It's very easy to make at home. For two main-course portions, use around 10 oz (285 g) of fresh Chinese-style egg noodles (more on this in a moment). Sauté a large clove of garlic, chopped, and a couple of tablespoon of chopped fresh ginger in peanut or other oil, then add two or three scallions (white and green parts) cut on the bias, plus as much cooked meat (or slivered shiitake mushrooms) as you like. When this has rendered some fat and the scallions have wilted, add a couple of big handfuls of bean sprouts (see below), toss, and deglaze with dry sherry (to replace Chinese shaoxing wine, which is rarely any good, at least in New York shops); when this has reduced add a generous two tablespoons each of oyster sauce and good soy sauce, plus a drizzle of sesame oil and a few grains of sugar. When it comes to the boil, add the cooked noodles, which were put on to boil as you were hunched over your frying pan or wok (you can do the initial stir-frying a short while in advance and add the liquid just before the noodles), and use a pair of tongs to coat them well. Slide onto a warm serving platter and get out the chopsticks.

The version I made the other day departed from this recipe in a couple of ways, some of them non-Chinese, and the result was delicious - and entirely faithful to the spirit of the dish. First, the noodles: I made my own, using around 200 grams (7 oz or roughly 1-2/3 cup) flour and almost three eggs - two eggs plus some water would have been fine. After the dough had rested for an hour in the fridge, enclosed in plastic wrap, I used a hand-cranked pasta machine to roll it out to the third-thinnest setting - quite thick - and cut it into manageable lengths. At the last minute, when the water was already boiling, I ran each sheet through the fine cutters of the pasta machine, yielding substantial noodles more or less square in cross section - like spaghetti alla chitarra - and immediately plunged them into the water. (This prevents sticking, and the short time lag between sheets of pasta has no discernible impact on the result if you work fairly quickly.)

Secondly, I used a distinctly non-Asian meat: Duck confit, or something like it. I'd used Paula Wolfert's recipe (in the revised edition of her incomparable The Cooking of Southwest France) for a sous-vide approximation of traditional confit. You can also buy confit duck legs vacuum-sealed in plastic bags. I scraped the jellied juices and most of the fat from one leg (and saved them, of course), then carefully peeled off the skin, which I placed into a small but heavy frying pan and set over a low fire to crisp (with a weight on top to keep it flat), turning once or twice. When it was crisp through, I drained it on a paper towel and cut it into little strips for a final garnish.

-------

● **OBJECTIVES**
a. Answer these questions about the noodle recipe above:
(i) What does the recipe use to deglaze the pan in place of Chinese shaoxing wine?
(ii) How long did the homemade noodle dough rest in the fridge?
(iii) Whose recipe was used for the sous-vide approximation of confit?
b. Please write the next part of the noodle recipe above, starting after its final sentence.

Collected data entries
-------

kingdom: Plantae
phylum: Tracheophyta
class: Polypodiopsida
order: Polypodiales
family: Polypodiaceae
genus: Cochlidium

-------

● **RESPONSES BY TASK**
a.
(i) Dry sherry
(ii) An hour
(iii) Paula Wolfert's

b.
The meat from the drumstick and thigh I shredded with my fingers, not too fine, and set it aside.

The other departure from tradition related to the bean sprouts. I haven't used these for years, not since that nice Korean family sold the greengrocer across the street and the store stopped carrying them. Also, I'm a little leery of products that sit around in tubs of water for days on end and whose provenance is an urban basement. I've discovered that, of all things, sliced Belgian endive (aka chicory in the UK) is a great alternative: like bean sprouts, it is mostly water and is crunchy. It has a little more flavor than bean sprouts, which isn't such a terrible thing after all. Oddly, my local supermarket was fresh out of Belgian endive, so I bought a small head of radicchio (botanically similar), which has even more flavor and from which all the bitterness has not yet been bred out by growers who think we prefer bland food.

With those substitutions, I proceeded according to the usual recipe, sprinkling the top of the finished dish with batons of crisp duck skin. The result was very ducky (in both senses of the word); the duck fat that found its way into the dish was as much of an enhancement as the pork fat is in the roast-pork version, and the bitterness of the radicchio was an improvement. I know how loopy using these oh-so-Western ingredients in lo mein sounds; if I saw it on a menu, even for 85 cents, I probably wouldn't order it. But believe me: the result was terrific.

The meat from a confit duck leg, shredded
Photograph by Edward Schneider.
The skin, crisped in a frying pan
Photograph by Edward Schneider.
Half a head of radicchio to replace the bean sprouts
Photograph by Edward Schneider.
Just before the sauce mixture is added
Photograph by Edward Schneider.
Confit-duck lo mein
Photograph by Edward Schneider.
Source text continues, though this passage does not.